Le 30 Juillet 2008, L'Egypte a offert un million de dollars par l'entremise du ministère des Affaires étrangères, elle a envoyé des expéditions de vivres et d'autres matériaux sur d'un million de LE et est en cours de forage de 10 puits, réparties sur les trois provinces de Darfour et dans le contexte de contribuer à l'amélioration de la situation humanitaire au Darfour.

Le 31 Juillet 2008, Le Premier ministre, Ahmed Nazif a mis l'accent sur l'attachement de l'Egypte, sous la conduite de président Hosni Moubarak à instaurer la paix au Soudan, souhaitant que les Soudanais vivent dans la sécurité, la stabilité, le développement et la prospérité. M. Nazif a souligné que les instructions données par la direction politique des deux pays prévoyaient la relance de la coopération et son renforcement dans les divers domaines au profit des intérêts des deux peuples. Il a tenu ces propos lors de la séance inaugurale des réunions du haut comité égypto -soudanais dont les travaux ont débuté antérieurement en présence du vice -président soudanais, Ali Osman Taha et des ministres égyptien et soudanais, membres du comité. M. Nazif a signalé que cette réunion intervenait dans un moment très critique que connaît la région, notant que ces circonstances exigeaient la conjugaison de davantage d'efforts pour les surmonter.
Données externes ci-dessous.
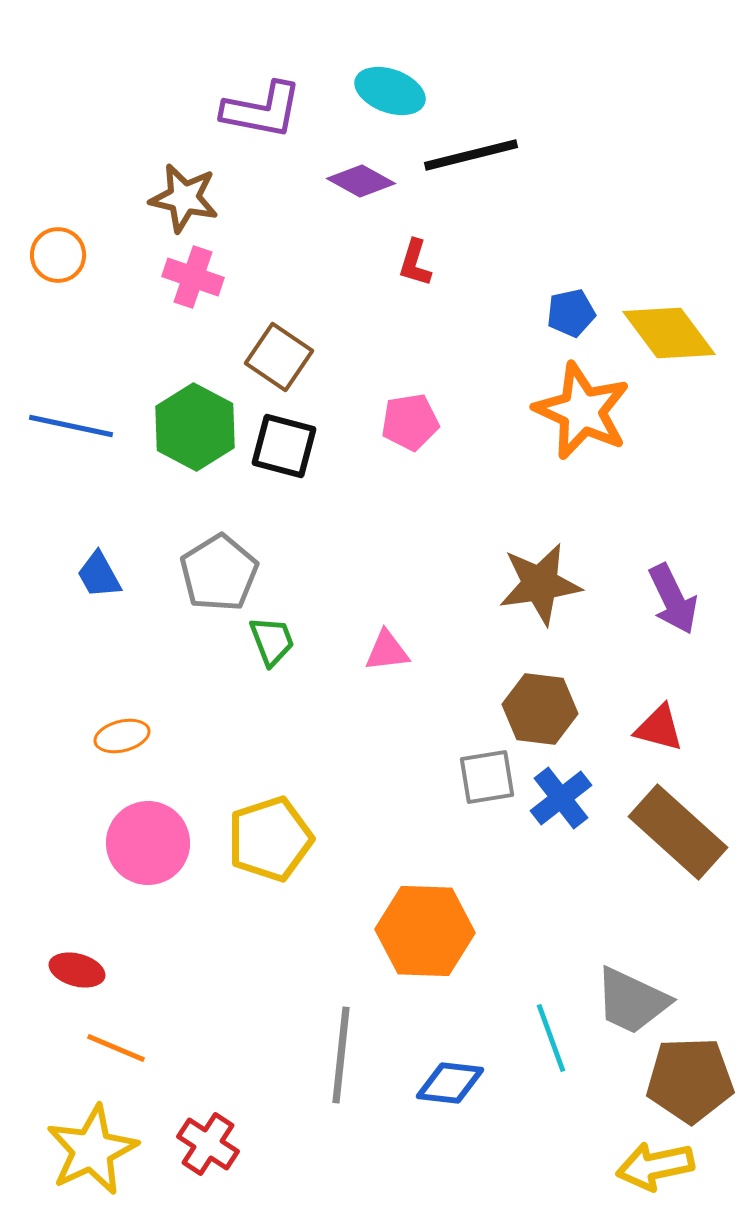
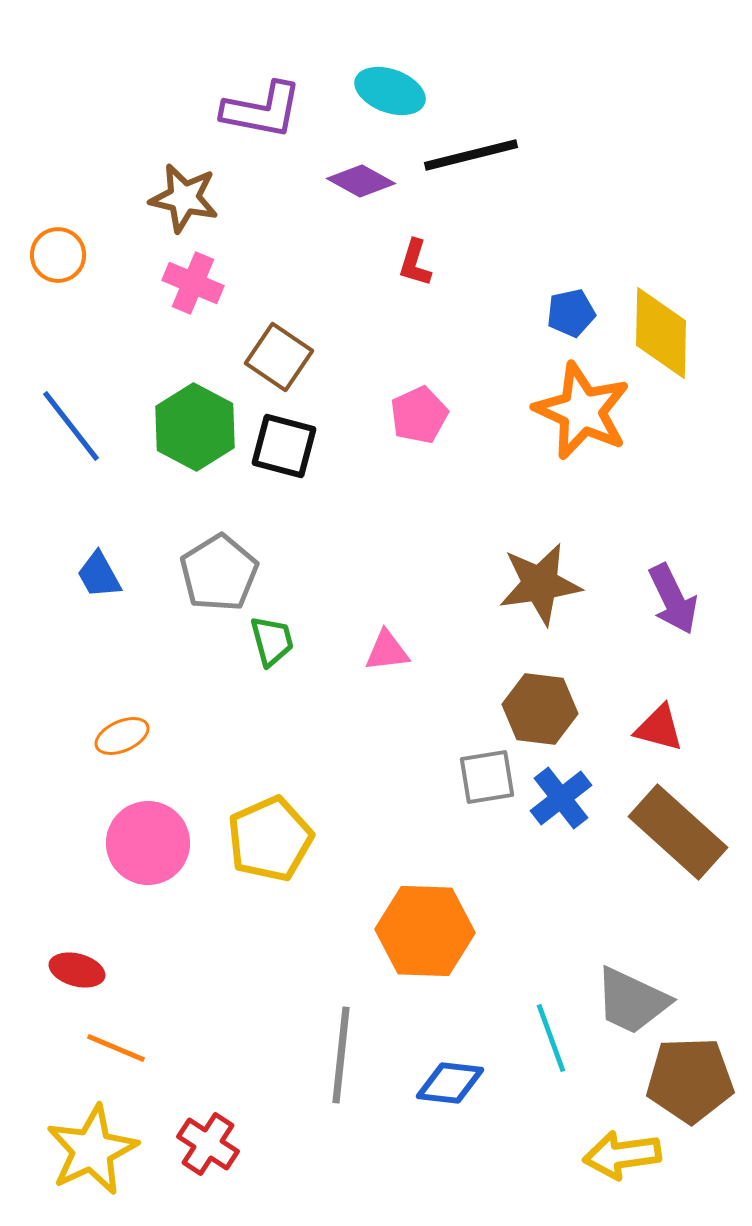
pink cross at (193, 277): moved 6 px down; rotated 4 degrees clockwise
yellow diamond at (669, 333): moved 8 px left; rotated 38 degrees clockwise
pink pentagon at (410, 422): moved 9 px right, 7 px up; rotated 16 degrees counterclockwise
blue line at (71, 426): rotated 40 degrees clockwise
green trapezoid at (272, 641): rotated 6 degrees clockwise
orange ellipse at (122, 736): rotated 10 degrees counterclockwise
yellow pentagon at (270, 839): rotated 6 degrees counterclockwise
yellow arrow at (655, 1166): moved 33 px left, 11 px up; rotated 4 degrees clockwise
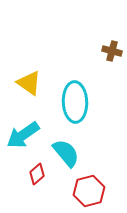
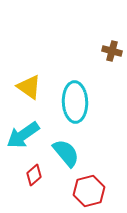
yellow triangle: moved 4 px down
red diamond: moved 3 px left, 1 px down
Le 5 Août 2008, Le ministre égyptien des affaires juridiques et des conseils parlementaires, a affirmé que les événements du Soudan tenait une place de choix par rapport au peuple et aux dirigeants de l'Egypte, intimement liée à la sécurité du Soudan. Dans des déclarations à la presse, M. Chehab a ajouté que la sécurité commune égypto-soudanaise venait en tête des exigences de la sécurité nationale arabe, tel qu'imposé par les circonstances historiques et géographiques. Il a affirmé que le président Moubarak suivait de près les développements de la conjoncture au Soudan et coordonnait ses vues avec le président El-Béchir quant aux moyens de régler la crise darfourienne tout en appuyant les efforts de réconciliation entre les tribus et les factions.

Le 17 Août 2008, Le conseiller du président soudanais, Moustafa Osman a affirmé l'appréciation envers la position honorable du président Hosni Moubarak et le peuple égyptien qui soutiennent l'unité du Soudan et refusent toute ingérence dans ses affaires intérieures.